I was sitting on the plane at Hong Kong listening to the brakes all squeaking and the engines cranking up, thinking, I have got another three and a half hours of this. When we took off I swapped with a teammate who had a whole row to himself. I tried to pull myself together and eventually we arrived at the camp. It was such a relief. I had got myself so worked up about it and I felt slightly ridiculous. But I just couldn’t help it. It is just the way I am.

Hong Kong at that time of year is extremely hot. The humidity is also terribly high. Add to that the problems I had adapting to the time difference and you had a recipe for disaster. Even after we got to Beijing, three weeks into the trip, I was still having problems. I couldn’t sleep so I took some sleeping pills. That really worried me. Would they affect my training?

When we got to Beijing I found a city transformed from the place I had left in May. Blue skies and sunshine. No cars on the road, loads of people on bikes. Where had the smog gone? It was amazing. The Olympic village was one of the best I had ever seen.

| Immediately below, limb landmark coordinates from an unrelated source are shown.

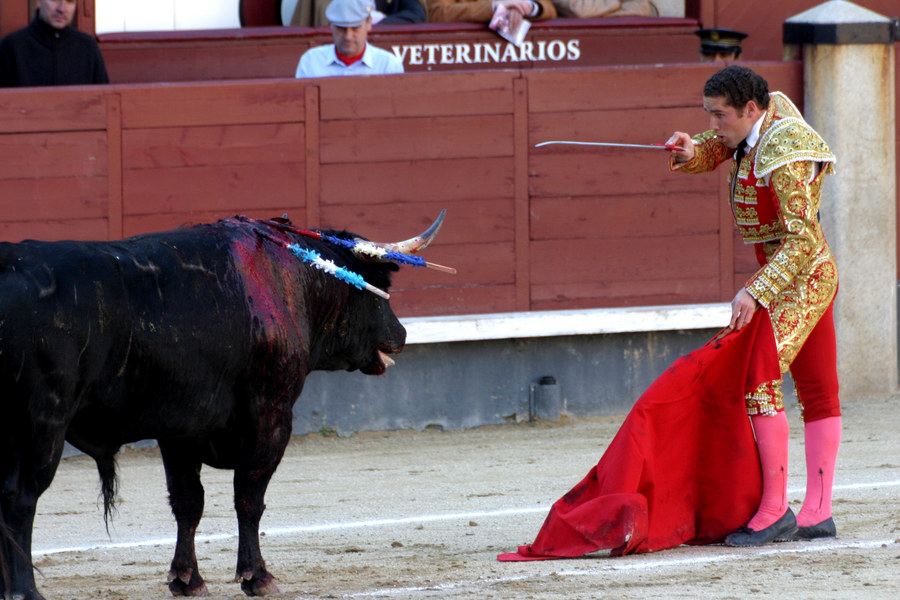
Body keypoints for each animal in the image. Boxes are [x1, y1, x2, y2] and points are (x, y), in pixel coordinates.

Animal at [0, 213, 446, 596]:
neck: (291, 281)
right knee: (20, 501)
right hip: (41, 428)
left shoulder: (180, 428)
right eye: (377, 287)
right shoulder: (272, 416)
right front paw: (257, 577)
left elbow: (188, 503)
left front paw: (187, 580)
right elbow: (248, 497)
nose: (401, 334)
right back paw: (25, 590)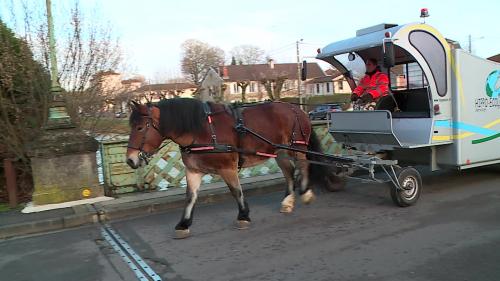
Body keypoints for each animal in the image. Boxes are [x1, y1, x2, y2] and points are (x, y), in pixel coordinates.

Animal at [127, 97, 342, 237]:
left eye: (140, 127)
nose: (130, 160)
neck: (202, 130)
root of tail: (296, 109)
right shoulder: (193, 171)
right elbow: (190, 197)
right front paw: (183, 224)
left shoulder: (227, 168)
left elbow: (236, 191)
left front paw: (243, 215)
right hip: (279, 151)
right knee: (289, 172)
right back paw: (288, 201)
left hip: (296, 147)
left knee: (304, 164)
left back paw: (305, 192)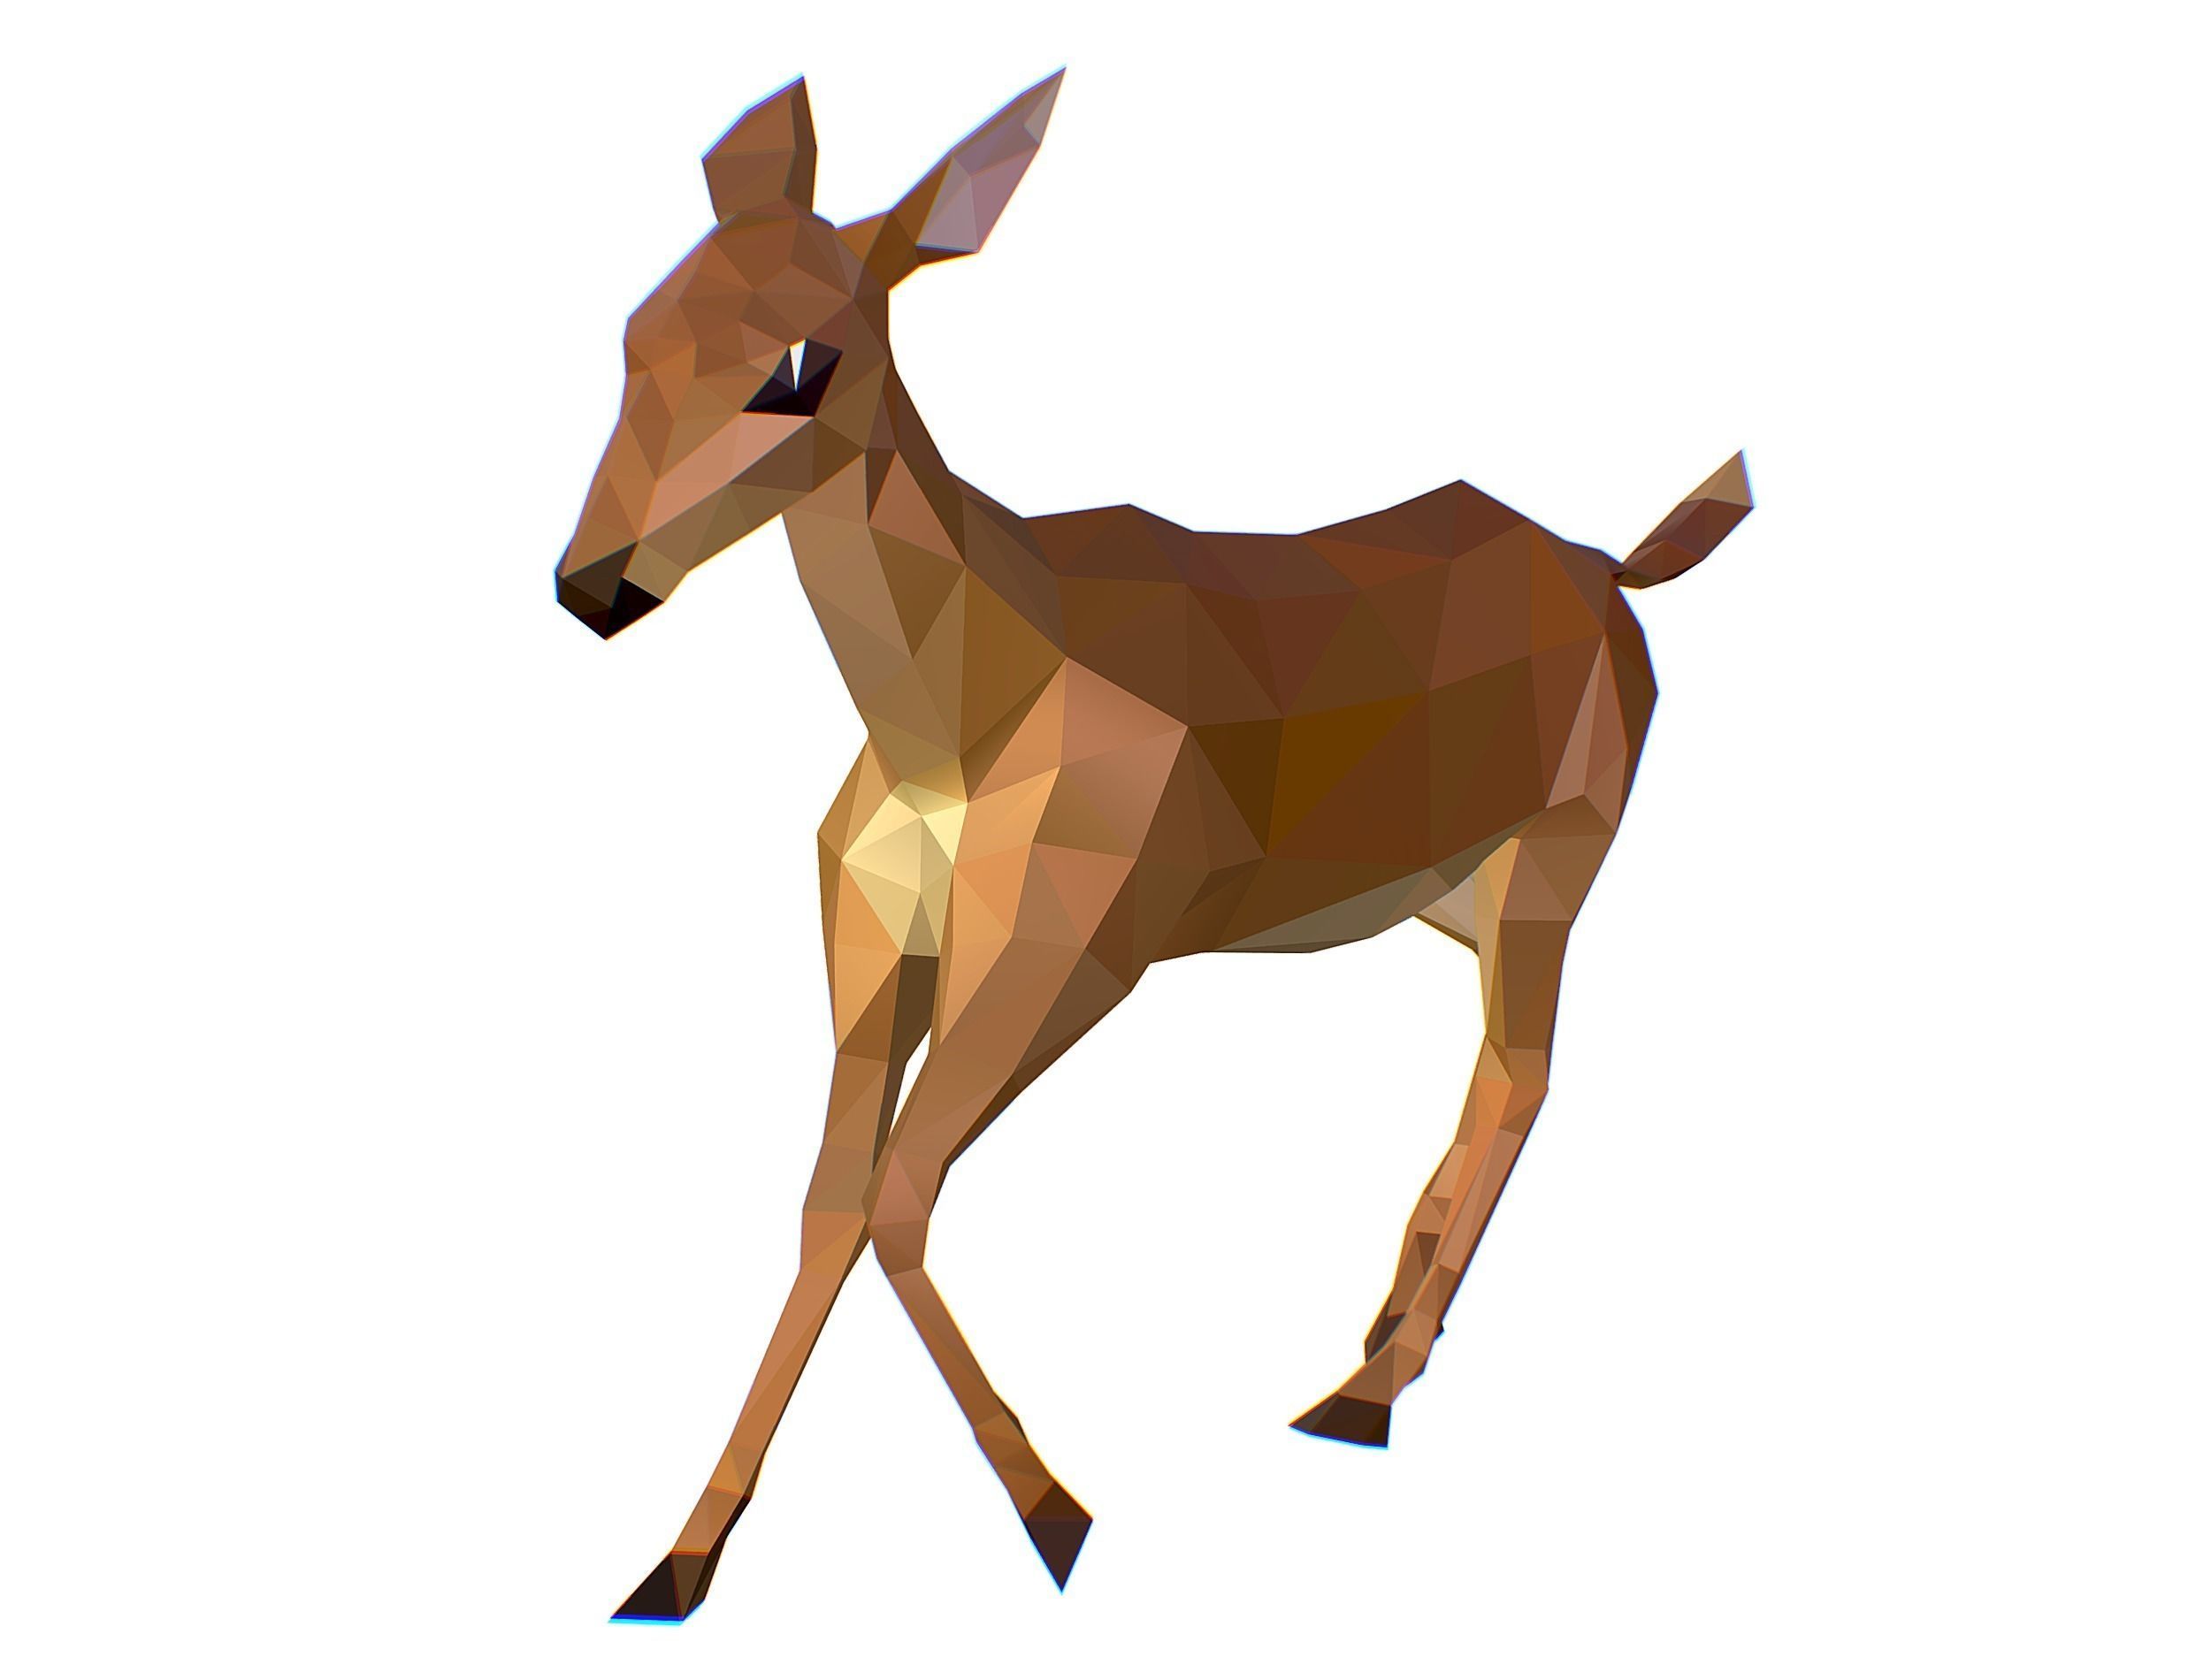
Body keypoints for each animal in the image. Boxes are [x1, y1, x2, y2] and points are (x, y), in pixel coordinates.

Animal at [554, 71, 1751, 1621]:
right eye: (637, 325)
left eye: (802, 362)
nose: (593, 585)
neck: (965, 717)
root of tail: (1616, 572)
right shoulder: (878, 952)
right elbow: (828, 1205)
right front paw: (680, 1559)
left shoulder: (1069, 957)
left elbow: (898, 1197)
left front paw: (1057, 1515)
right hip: (1458, 901)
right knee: (1492, 1073)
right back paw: (1375, 1329)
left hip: (1554, 868)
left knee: (1532, 1079)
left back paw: (1365, 1394)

Everything was built on such a massive scale and was so well organised. It was really impressive.

My worries about the attitudes of the Chinese people hadn’t gone away completely. On the face of it they seemed to be saying and doing all the right things – but then, there was a lot at stake for them. The whole world was watching them to see how they staged the Olympics and Paralympics. All I know is that the stadiums went on to be packed and that as athletes we only ever encountered people being nice
and helpful. The question is whether the promises made during the Beijing Paralympics will be kept in ten years’ time. If it genuinely leads to a change in the way disabled people are treated then that will have been a great
achievement
. I guess it’s just too soon to judge.